宗左衛門はこの提案に賛同し、村方に持ち帰ることにした。進上米高や取交わし証書の文言などをめぐって、幾度かの交渉を経たのち、六月一八日に関係諸村の庄屋が平尾台に会合した。そこには長州藩の測量師益成善右衛門や、画師大橋村貞次郎も登山したが、「傍示極メ手間取り候ては、時節ニ差掛り、干草伐方差閊ニ及」ぶとの理由で、この年だけは「双方居り合い宜しく」、区域を決めずに「入合伐り」にすることになった。そして、七月一日から一九日までの間、新道寺村のほかに、京都郡各村方頭が見回りとして登山する。進上米は京都郡から八石、仲津郡から二石であった。

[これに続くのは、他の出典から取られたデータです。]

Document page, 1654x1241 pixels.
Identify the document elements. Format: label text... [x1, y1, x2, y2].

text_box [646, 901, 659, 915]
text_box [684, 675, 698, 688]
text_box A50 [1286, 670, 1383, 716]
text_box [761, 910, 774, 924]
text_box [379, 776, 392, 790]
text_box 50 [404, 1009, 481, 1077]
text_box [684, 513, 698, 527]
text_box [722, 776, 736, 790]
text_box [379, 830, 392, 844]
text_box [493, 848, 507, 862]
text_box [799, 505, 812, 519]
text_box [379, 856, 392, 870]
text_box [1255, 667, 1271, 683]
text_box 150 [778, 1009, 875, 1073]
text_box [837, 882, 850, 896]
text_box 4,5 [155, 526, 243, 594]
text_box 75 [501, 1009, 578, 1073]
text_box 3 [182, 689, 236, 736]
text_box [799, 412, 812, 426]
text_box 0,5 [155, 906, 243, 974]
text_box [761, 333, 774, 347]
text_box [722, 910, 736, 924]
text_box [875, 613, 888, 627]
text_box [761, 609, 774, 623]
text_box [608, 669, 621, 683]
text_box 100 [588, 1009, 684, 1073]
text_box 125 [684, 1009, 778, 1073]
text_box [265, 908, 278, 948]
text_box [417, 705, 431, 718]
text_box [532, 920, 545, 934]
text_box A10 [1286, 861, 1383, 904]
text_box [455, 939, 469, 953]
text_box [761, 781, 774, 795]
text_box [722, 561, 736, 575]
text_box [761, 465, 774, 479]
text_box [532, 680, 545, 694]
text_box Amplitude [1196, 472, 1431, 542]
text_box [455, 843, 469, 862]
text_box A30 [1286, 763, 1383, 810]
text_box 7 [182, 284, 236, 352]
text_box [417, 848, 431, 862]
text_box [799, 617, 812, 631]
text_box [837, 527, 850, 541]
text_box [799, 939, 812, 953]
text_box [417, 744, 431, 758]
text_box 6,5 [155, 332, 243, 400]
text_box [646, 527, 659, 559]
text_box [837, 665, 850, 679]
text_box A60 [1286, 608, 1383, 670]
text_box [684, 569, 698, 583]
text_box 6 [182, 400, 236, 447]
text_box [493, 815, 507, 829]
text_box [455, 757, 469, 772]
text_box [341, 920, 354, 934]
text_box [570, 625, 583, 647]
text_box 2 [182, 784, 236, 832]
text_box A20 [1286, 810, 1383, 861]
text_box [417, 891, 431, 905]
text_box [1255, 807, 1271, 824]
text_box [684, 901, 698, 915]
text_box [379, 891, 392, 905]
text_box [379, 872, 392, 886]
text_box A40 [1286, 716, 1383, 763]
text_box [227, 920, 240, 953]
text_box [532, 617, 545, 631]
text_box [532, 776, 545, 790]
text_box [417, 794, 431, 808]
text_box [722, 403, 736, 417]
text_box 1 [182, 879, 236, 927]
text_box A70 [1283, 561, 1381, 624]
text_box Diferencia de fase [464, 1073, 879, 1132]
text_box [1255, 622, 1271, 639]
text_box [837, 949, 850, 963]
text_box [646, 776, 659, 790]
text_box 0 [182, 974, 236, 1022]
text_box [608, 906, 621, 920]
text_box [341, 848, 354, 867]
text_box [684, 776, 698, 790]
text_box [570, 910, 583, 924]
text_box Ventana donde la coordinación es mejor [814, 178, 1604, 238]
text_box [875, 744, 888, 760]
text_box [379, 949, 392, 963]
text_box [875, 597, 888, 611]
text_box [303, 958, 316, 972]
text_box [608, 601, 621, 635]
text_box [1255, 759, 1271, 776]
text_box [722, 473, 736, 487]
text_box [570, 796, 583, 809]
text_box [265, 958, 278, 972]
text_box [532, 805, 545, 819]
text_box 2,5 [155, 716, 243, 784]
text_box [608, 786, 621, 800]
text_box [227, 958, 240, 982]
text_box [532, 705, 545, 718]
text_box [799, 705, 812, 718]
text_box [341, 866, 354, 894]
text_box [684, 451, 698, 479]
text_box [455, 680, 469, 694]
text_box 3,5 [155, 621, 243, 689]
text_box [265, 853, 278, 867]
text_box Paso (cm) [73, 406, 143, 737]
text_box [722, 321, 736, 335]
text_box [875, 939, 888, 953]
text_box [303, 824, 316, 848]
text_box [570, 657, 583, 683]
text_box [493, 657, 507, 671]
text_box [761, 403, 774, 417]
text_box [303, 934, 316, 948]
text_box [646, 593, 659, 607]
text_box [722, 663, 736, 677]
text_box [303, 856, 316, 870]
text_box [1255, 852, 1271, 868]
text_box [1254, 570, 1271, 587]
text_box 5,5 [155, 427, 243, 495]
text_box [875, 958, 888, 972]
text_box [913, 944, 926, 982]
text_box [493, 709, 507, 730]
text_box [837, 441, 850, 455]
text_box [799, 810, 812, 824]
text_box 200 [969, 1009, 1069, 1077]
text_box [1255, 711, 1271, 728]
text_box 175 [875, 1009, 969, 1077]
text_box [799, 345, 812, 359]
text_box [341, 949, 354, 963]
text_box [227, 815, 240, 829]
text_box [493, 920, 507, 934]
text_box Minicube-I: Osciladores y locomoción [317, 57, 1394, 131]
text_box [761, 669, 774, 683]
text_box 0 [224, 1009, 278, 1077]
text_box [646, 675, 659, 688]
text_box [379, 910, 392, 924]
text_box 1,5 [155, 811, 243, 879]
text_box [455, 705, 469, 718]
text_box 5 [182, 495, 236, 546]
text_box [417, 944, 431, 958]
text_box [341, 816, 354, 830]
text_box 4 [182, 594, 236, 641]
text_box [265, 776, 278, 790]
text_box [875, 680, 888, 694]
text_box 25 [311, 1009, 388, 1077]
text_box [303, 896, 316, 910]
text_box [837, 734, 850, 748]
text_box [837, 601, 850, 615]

右の評議ですべて一件落着したわけではない。平尾・千仏・内ノ蔵三山に住居の者は、進上米は三山のためにはならず、三山の権利が減少するだけだと、新道寺本村とは「心得方大ニ違」い、後の揉め事の種になる危惧があった。
翌三年六月二九日、再度関係庄屋が平尾台で会合し、「去年の振合を以」て、むつまじく入合伐りすることで決着した。この時には、平尾から甚四郎、千仏から彦右衛門、内蔵から惣助も参加しており、納得の表決となったのであろう。
平尾台草伐り争論に関し、小森手永との調整において、かつては同手永の大庄屋を勤めた中村平左衛門の存在は、無視できなかったものと思われる。小森手永大庄屋の宗左衛門が、平左衛門の提案にいちはやく賛同の意を見せたのも、長く企救郡同役の関係があったからであろう。